_WHAT IS REQUIRED:_
Below are some entries; report how many of their lines contain the word "InvalidTypeForStaticImport", giving nothing besides the number.

_Saved entries:_
────────────────────────────────────────
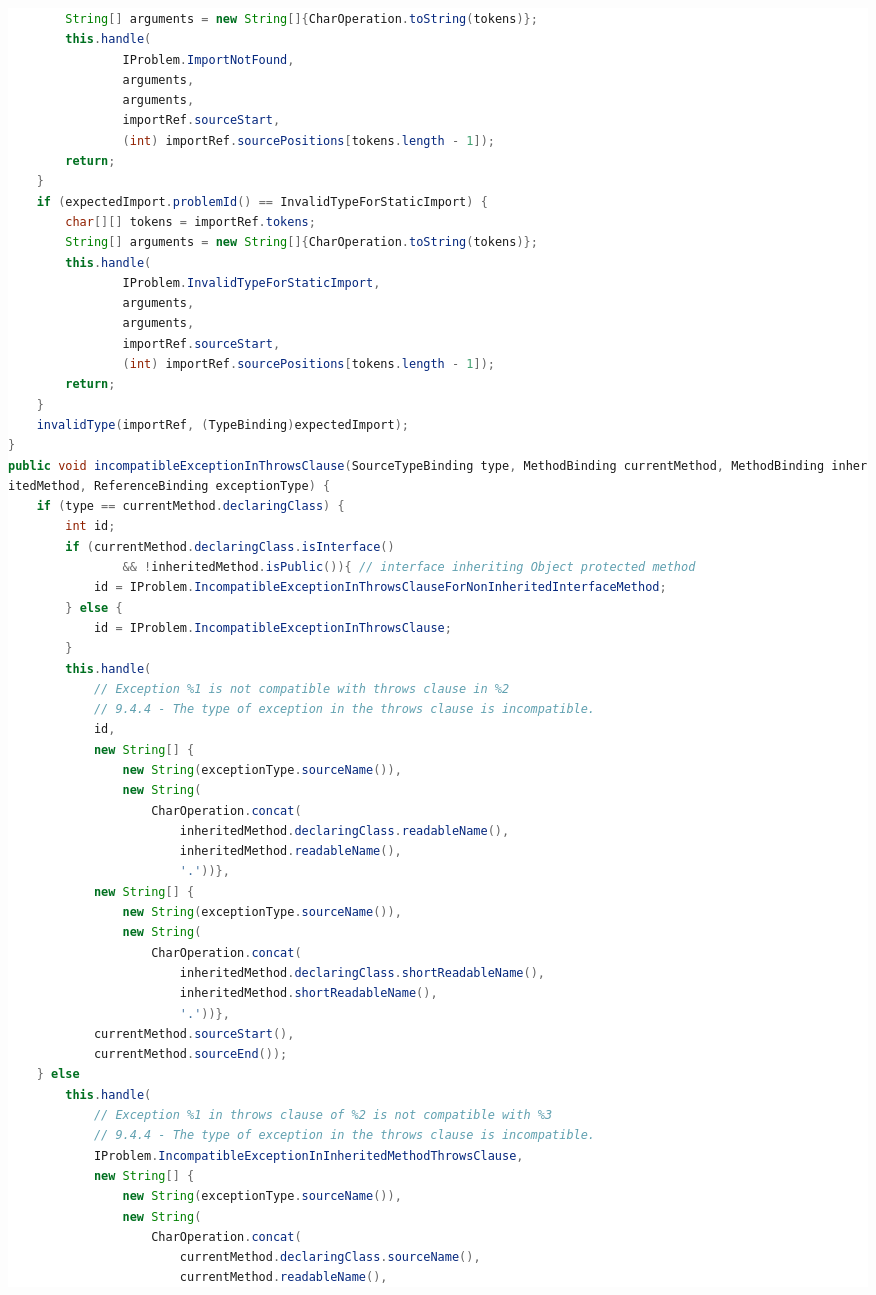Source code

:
 ```java
		String[] arguments = new String[]{CharOperation.toString(tokens)};
		this.handle(
		        IProblem.ImportNotFound, 
		        arguments, 
		        arguments, 
		        importRef.sourceStart, 
		        (int) importRef.sourcePositions[tokens.length - 1]);
		return;
	}
	if (expectedImport.problemId() == InvalidTypeForStaticImport) {
		char[][] tokens = importRef.tokens;
		String[] arguments = new String[]{CharOperation.toString(tokens)};
		this.handle(
		        IProblem.InvalidTypeForStaticImport, 
		        arguments, 
		        arguments, 
		        importRef.sourceStart, 
		        (int) importRef.sourcePositions[tokens.length - 1]);
		return;
	}
	invalidType(importRef, (TypeBinding)expectedImport);
}
public void incompatibleExceptionInThrowsClause(SourceTypeBinding type, MethodBinding currentMethod, MethodBinding inheritedMethod, ReferenceBinding exceptionType) {
	if (type == currentMethod.declaringClass) {
		int id;
		if (currentMethod.declaringClass.isInterface() 
				&& !inheritedMethod.isPublic()){ // interface inheriting Object protected method
			id = IProblem.IncompatibleExceptionInThrowsClauseForNonInheritedInterfaceMethod;
		} else {
			id = IProblem.IncompatibleExceptionInThrowsClause;
		}
		this.handle(
			// Exception %1 is not compatible with throws clause in %2
			// 9.4.4 - The type of exception in the throws clause is incompatible.
			id,
			new String[] {
				new String(exceptionType.sourceName()),
				new String(
					CharOperation.concat(
						inheritedMethod.declaringClass.readableName(),
						inheritedMethod.readableName(),
						'.'))},
			new String[] {
				new String(exceptionType.sourceName()),
				new String(
					CharOperation.concat(
						inheritedMethod.declaringClass.shortReadableName(),
						inheritedMethod.shortReadableName(),
						'.'))},
			currentMethod.sourceStart(),
			currentMethod.sourceEnd());
	} else	
		this.handle(
			// Exception %1 in throws clause of %2 is not compatible with %3
			// 9.4.4 - The type of exception in the throws clause is incompatible.
			IProblem.IncompatibleExceptionInInheritedMethodThrowsClause,
			new String[] {
				new String(exceptionType.sourceName()),
				new String(
					CharOperation.concat(
						currentMethod.declaringClass.sourceName(),
						currentMethod.readableName(),
```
────────────────────────────────────────
_ANSWER FOR THIS EXERCISE:_
2